Exercise prompt
The reply must contain exactly the lines below from the one with "Latest News" down to the one with "Наши проекты", both included, and nothing more; please omit the pictures.

Given entries
"""

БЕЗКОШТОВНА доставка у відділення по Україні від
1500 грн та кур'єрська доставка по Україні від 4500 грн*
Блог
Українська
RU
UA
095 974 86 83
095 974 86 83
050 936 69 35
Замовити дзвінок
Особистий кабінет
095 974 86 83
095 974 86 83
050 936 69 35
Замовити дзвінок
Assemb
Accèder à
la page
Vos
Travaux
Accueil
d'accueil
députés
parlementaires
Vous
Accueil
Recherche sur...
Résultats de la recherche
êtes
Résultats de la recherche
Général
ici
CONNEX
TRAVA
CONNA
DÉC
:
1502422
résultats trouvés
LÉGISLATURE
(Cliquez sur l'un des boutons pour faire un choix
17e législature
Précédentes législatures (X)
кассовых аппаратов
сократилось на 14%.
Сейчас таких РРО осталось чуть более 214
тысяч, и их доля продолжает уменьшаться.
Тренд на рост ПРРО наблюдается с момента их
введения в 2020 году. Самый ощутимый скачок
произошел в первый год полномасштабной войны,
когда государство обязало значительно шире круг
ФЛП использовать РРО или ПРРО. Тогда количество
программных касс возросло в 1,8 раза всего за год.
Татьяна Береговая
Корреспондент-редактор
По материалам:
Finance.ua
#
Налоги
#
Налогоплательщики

"""
"""

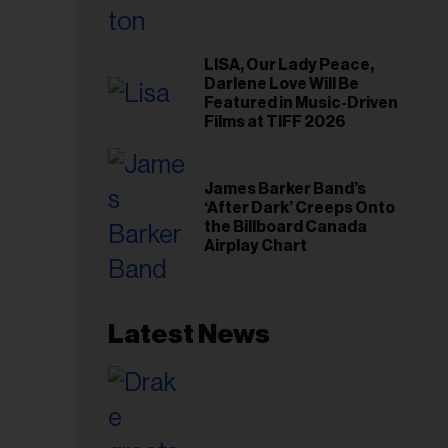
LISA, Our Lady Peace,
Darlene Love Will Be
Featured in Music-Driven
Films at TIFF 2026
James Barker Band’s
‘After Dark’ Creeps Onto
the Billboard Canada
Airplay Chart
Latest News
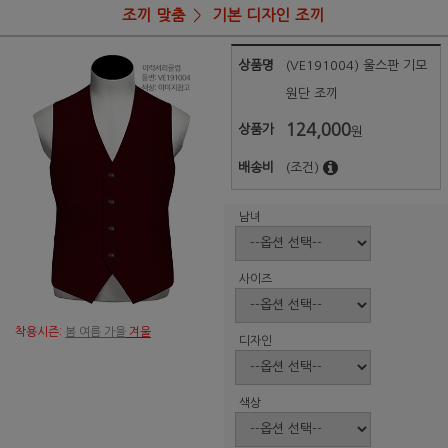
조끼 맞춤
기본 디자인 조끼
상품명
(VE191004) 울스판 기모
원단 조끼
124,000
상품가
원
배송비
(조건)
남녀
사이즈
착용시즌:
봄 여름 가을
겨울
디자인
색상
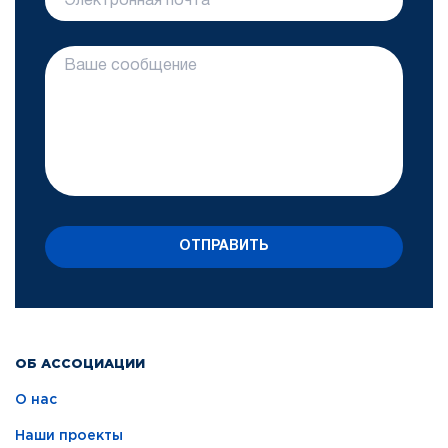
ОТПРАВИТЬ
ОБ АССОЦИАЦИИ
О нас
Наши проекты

"""
"""

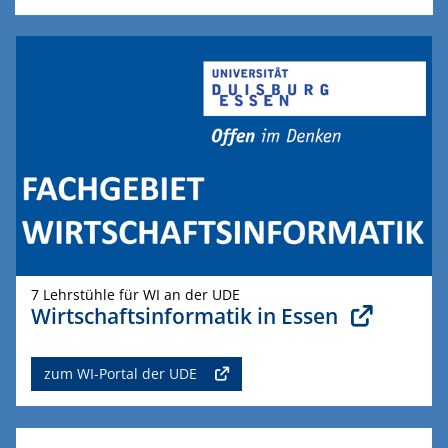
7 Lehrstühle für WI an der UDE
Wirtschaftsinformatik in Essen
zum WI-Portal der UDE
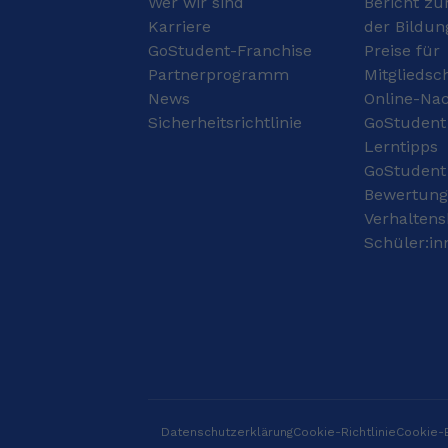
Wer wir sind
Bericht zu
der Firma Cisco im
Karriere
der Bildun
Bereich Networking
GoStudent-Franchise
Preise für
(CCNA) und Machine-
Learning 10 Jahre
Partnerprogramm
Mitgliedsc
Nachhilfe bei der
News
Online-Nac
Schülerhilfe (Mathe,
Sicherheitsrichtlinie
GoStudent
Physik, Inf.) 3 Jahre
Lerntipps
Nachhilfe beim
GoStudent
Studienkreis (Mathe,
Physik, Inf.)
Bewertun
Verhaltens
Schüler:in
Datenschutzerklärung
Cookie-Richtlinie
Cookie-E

"""

Answer box
Latest News
조끼 맞춤
기본 디자인 조끼
상품명
(VE191004) 울스판 기모
원단 조끼
124,000
상품가
원
배송비
(조건)
남녀
사이즈
착용시즌:
봄 여름 가을
겨울
디자인
색상
ОТПРАВИТЬ
ОБ АССОЦИАЦИИ
О нас
Наши проекты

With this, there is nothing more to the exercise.